Читать «Пять имен. Часть 2» онлайн - страница 218
Макс Фрай
Раймон Льюлль вздрогнул, потревоженный гостем и строго нахмурил брови, отметив про себя, как странен разрез ясных очей отрока — такое очертание век и ресниц он не раз встречал, скитаясь по земле Египта, на фресках в полузасыпанных пустынными песками фараонских усыпальницах и храмах. Древние живописцы, которых не зря называли «seenech» — оживители или воскресители, удлиняя миндалевидные веки цариц и божеств, называли их "глаза сокола". Неспящие глаза мудрого сокола Хоруса, лучезарного кормчего вечного солнцестояния.
— Кто ты? — спросил старик.
— Любовь. — ответил мальчик.
— Что в теле твоем? — спросил старик.
— Любовь. — ответил мальчик.
— Кто зачал тебя?
— Любовь.
— Где родился ты?
— В любви.
— Кто тебя вскормил?
— Любовь.
— Чем живешь?
— Любовью.
— Какое имя носишь?
— Любовь.
— Откуда идешь?
— От любви.
— Куда идешь?
— К любви.
— Где живешь?
— В любви.
— Есть ли у тебя что-нибудь, кроме любви? — спросил старик.
— Любовь. — ответил мальчик и не содрогнулся, не отстранился, когда ладонь Раймона Льюлля погрузилась в ветреное сияние его волос. Неумело, вспоминая науку плача, нежности и страдания, старик ласкал отрока и не мог отвести взгляда от очей соколиных, агнчих и зодчих, нарекая отрока вслух гостем и Другом, и по праву Господина и хозяина, сливаясь в долгом лобзании с устами отрока, горькими, как полынь или сок молочая.
И Раймон Льюлль впервые за все долгие годы не думал о Машине Счастья.
— Друг мой, сын мой — одно у нас дыхание жизни, — шептал Раймон Льюлль, меж лобзаниями пронизывающими и проникающими, упиваясь ароматом отрока — мирры, аниса и салернского базилика. — скажи мне, кто Господин твой?

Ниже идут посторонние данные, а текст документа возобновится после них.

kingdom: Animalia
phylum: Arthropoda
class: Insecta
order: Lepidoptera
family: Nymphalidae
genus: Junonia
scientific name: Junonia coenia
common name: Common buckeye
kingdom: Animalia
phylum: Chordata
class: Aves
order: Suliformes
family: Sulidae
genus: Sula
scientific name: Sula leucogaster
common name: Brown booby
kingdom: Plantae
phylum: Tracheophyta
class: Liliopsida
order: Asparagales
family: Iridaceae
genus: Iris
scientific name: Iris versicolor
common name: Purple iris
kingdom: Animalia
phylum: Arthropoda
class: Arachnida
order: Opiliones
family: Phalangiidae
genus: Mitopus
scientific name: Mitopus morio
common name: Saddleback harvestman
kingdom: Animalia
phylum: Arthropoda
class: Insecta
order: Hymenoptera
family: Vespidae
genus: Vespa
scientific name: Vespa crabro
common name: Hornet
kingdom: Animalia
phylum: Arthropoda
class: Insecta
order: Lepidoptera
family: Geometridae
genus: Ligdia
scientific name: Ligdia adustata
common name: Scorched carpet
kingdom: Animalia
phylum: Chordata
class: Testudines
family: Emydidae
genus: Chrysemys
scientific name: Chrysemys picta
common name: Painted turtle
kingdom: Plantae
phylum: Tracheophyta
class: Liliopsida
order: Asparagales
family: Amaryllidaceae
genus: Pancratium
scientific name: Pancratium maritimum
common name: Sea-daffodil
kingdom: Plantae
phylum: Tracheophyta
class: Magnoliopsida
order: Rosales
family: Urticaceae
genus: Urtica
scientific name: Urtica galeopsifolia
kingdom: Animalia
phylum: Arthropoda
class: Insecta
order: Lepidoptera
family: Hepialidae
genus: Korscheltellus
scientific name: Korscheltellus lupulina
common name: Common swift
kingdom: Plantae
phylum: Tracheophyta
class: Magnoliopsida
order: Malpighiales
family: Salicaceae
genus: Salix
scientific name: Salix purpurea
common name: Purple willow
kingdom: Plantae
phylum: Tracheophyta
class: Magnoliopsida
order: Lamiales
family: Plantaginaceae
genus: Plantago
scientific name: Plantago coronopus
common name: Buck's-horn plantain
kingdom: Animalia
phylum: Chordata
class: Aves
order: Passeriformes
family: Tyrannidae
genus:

— Тот, кто заставляет меня страдать, желать, любить, плакать, смеяться и умирать — отвечал отрок и пастушьи одежды пали в пыль рядом с отшельничьими ризами, открывая иероглифы тел, начертанных на ладони гололобой подлунной земли.
— Скажи, хочешь ли ты быть свободным? — спрашивал старик.
— Хочу быть во всем свободным, кроме любви — отзывался отрок, награждая и карая старика ликующей горечью вечно улыбающихся уст и продолжал шептать, приникая к груди старика острыми смугло-розовыми сосцами.